A Servicemember can face adverse action for violating a lawful order; doing so is a violation of Article 92 of the UCMJ, and sometimes Article 90 of the UCMJ and Article 91 of the UCMJ.  Often, Servicemembers wonder what are lawful orders and what are unlawful orders.  Article 92 provides the following guidance regarding unlawful orders:

"Lawfulness. A general order or regulation is lawful unless it is contrary to the Constitution, the laws of the United States, or lawful superior orders or for some other reason is beyond the authority of the official issuing it."

Article 92 also references subparagraph 16.c of the UCMJ, which states the following:

"Inference of lawfulness. An order requiring the performance of a military duty or act may be inferred to be lawful, and it is disobeyed at the peril of the subordinate. This inference does not apply to a patently illegal order, such as one that directs the commission of a crime. The lawfulness of an order is a question of law to be determined by the military judge. [NOTE, the lawfulness of an order can also be decided by a Commander at an Article 15, a General Officer during the GOMOR process, or by a Separation Board/Board of Inquiry]

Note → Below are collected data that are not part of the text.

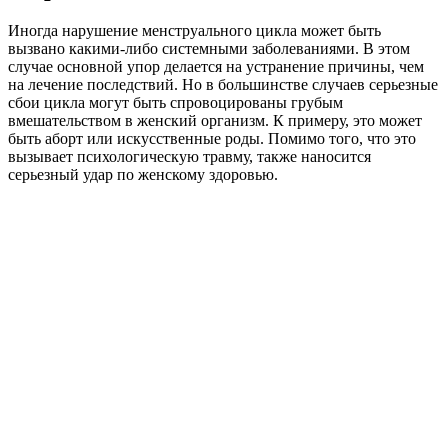
Иногда нарушение менструального цикла может быть
вызвано какими-либо системными заболеваниями. В этом
случае основной упор делается на устранение причины, чем
на лечение последствий. Но в большинстве случаев серьезные
сбои цикла могут быть спровоцированы грубым
вмешательством в женский организм. К примеру, это может
быть аборт или искусственные роды. Помимо того, что это
вызывает психологическую травму, также наносится
серьезный удар по женскому здоровью.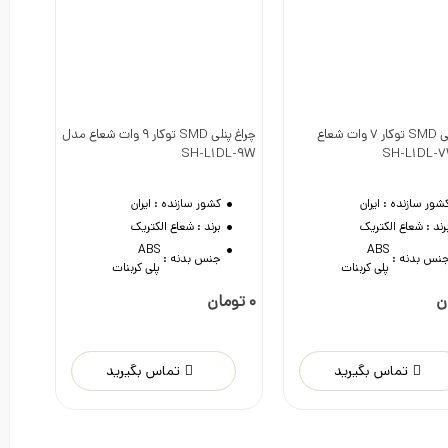
چراغ پنلی SMD توکار 7 وات شعاع
چراغ پنلی SMD توکار 9 وات شعاع مدل
دوست داشتن
دوست داشتن
SH-L1DL-9W
شور سازنده :
ایران
کشور سازنده :
ایران
رند :
شعاع الکتریک
برند :
شعاع الکتریک
نس بدنه :
ABS
-
پلی کربنات
جنس بدنه :
ABS
-
پلی کربنات
0 تومان
تماس بگیرید
تماس بگیرید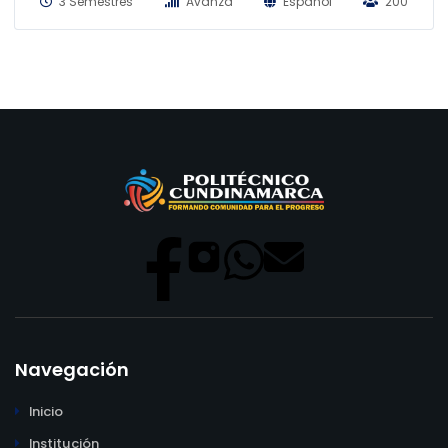
3 Semestres
Avanza
Español
200
Navegación
Inicio
Institución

Authority of issuing officer [or NCO] . The commissioned officer [or NCO] issuing the order must have authority to give such an order. Authorization may be based on law, regulation, custom of the Service, or applicable order to direct, coordinate, or control the duties, activities, health, welfare, morale, or discipline of the accused.

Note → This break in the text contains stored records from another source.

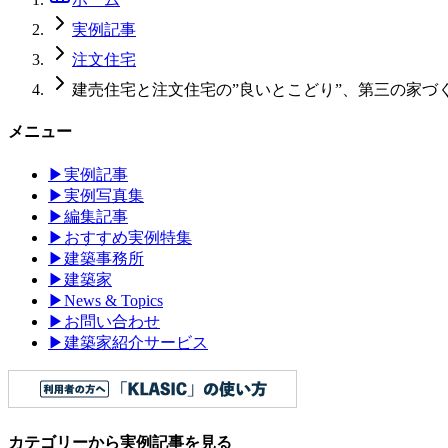
実例記事
注文住宅
建売住宅と注文住宅の”良いとこどり”、第三の家づく
メニュー
▶
実例記事
▶
実例写真集
▶
編集記事
▶
おすすめ実例特集
▶
建築事務所
▶
建築家
▶
News & Topics
▶
お問い合わせ
▶
建築家紹介サービス
カテゴリーから実例記事を見る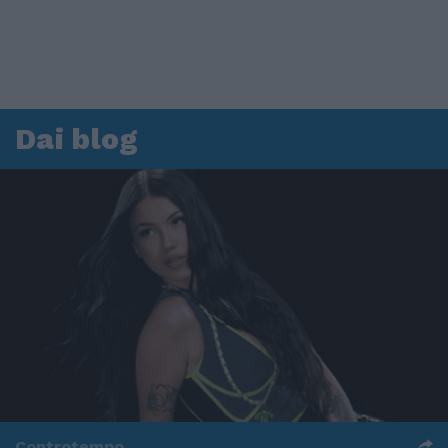
Dai blog
Controtempo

Relationship to military duty. The order must relate to military duty, which includes all activities reasonably necessary to accomplish a military mission, or safeguard or promote the morale, discipline, and usefulness of members of a command and directly connected with the maintenance of good order in the Service. The order may not, without such a valid military purpose, interfere with private rights or personal affairs. However, the dictates of a person’s conscience, religion, or personal philosophy cannot justify or excuse the disobedience of an otherwise lawful order. Disobedience of an order which has for its sole object the attainment of some private end, or which is given for the sole purpose of increasing the penalty for an offense which it is expected the accused may commit, is not punishable under this article.

Relationship to statutory or constitutional rights. The order must not conflict with the statutory or constitutional rights of the person receiving the order.